Un giorno mi pentirò di molte che ho fatto, un giorno mi dirò da sola che sono stata stupida ed ingenua, ma oggi so che quello che faccio, lo faccio consapevole dei rischi che corro e domani saprò accettare di aver sbagliato.
Sono buona, paziente, tollerante, ma questo non vuol dire che sono fessa e se ho un dubbio faccio il possibile per togliermelo, sono capace anche di essere falsa con le persone che reputo altrettanto false per far cadere le loro maschere, sono capace di essere amica del mio nemico fino a quando non ho le carte giuste per farlo cadere, sono capace di essere il contrario di ciò che sono realmente con chi lo merita.
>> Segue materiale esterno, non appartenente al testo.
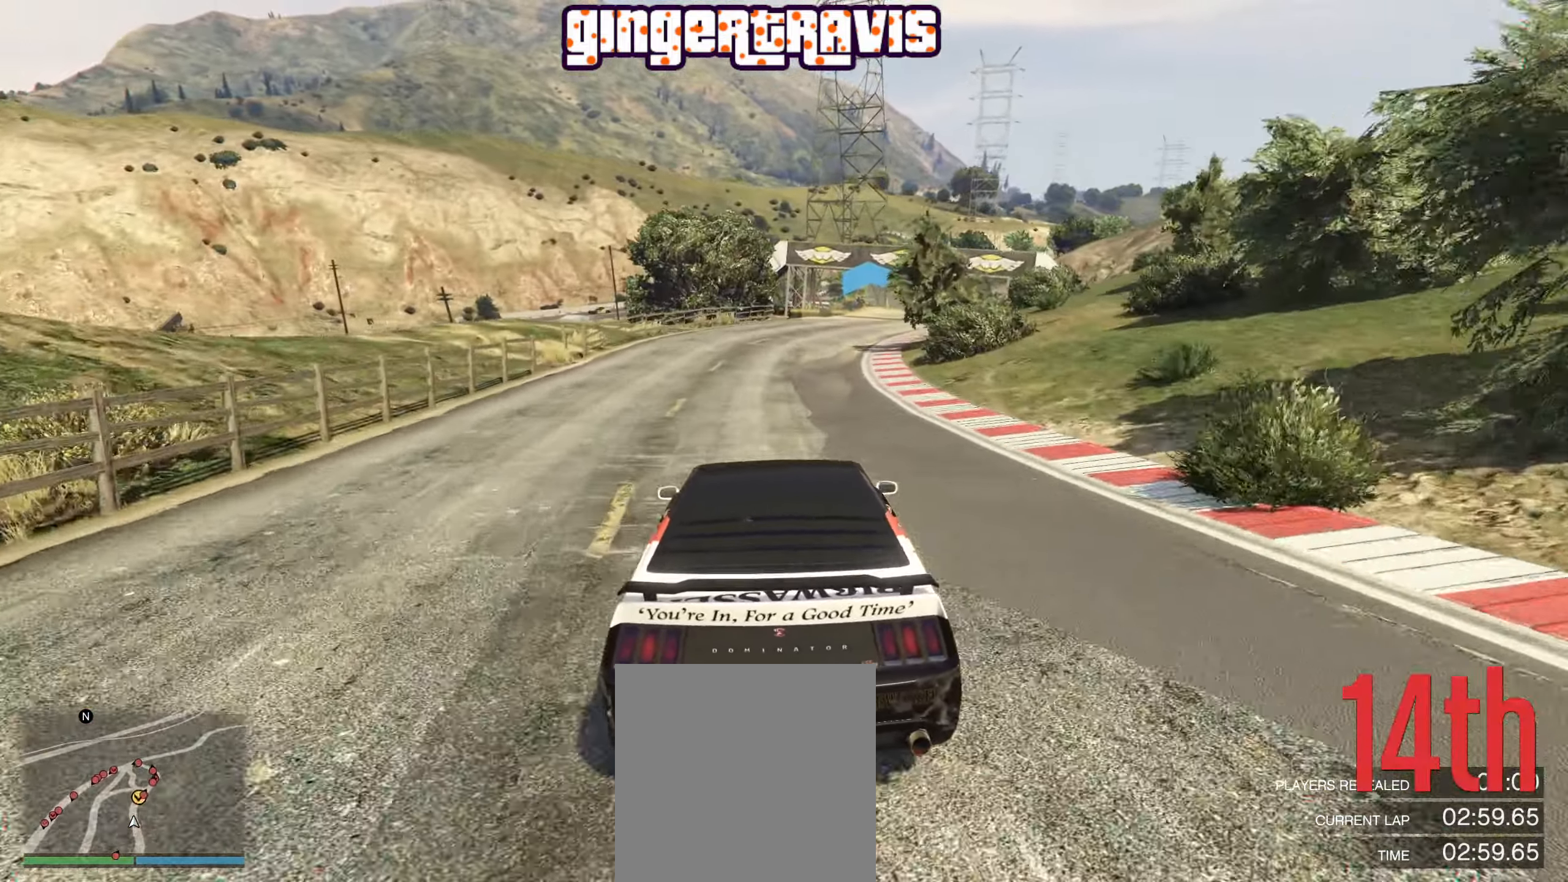
{"buttons": ["R2"], "left_stick": "down-right", "right_stick": "center", "events": [[150, "left_stick", "center"], [384, "left_stick", "down-right"]]}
Certe volte non è importante avere una meta, quello che conta è prendere se stessi e partire, portar via il tuo corpo dalla normalità, salire in auto, nutrirti della musica che ami, vedere le strisce bianche sull’asfalto venirti incontro, osservare la vita che scorre velocemente da dietro un finestrino, andare senza mai arrivare.
La notte, il silenzio culla il sonno dei più piccoli, mentre mille pensieri corrono liberi nel buio, fino a che la luce del giorno non li imprigionerà di nuovo in un luogo lontano, nascosto nella mia mente.
A lei capitava spesso di passeggiare per le strade e non di “vederle” soltanto le persone, ma di soffermarsi a guardarle. E capitava di ritrovare in loro un po’ della sua timidezza, persone con sorrisi finti, che lei aveva imparato a riconoscere, lei lo sapeva, perché erano uguali ai suoi, bastava soffermarsi a guardare i loro occhi spenti, vuoti per capirlo. Allora aspettava di incrociare il loro sguardo per salutarle con un sorriso, ma uno di quelli veri però, come per dire “ho guardato i tuoi occhi, riconosco quel vuoto. Anche se non so cosa ti stia succedendo, ne uscirai”. Anche se non le aveva mai viste o conosciute e mai le avrebbe più incontrate. Perché lei sapeva cosa significasse la mancanza di un sorriso e nessuno che sapesse leggere i suoi occhi.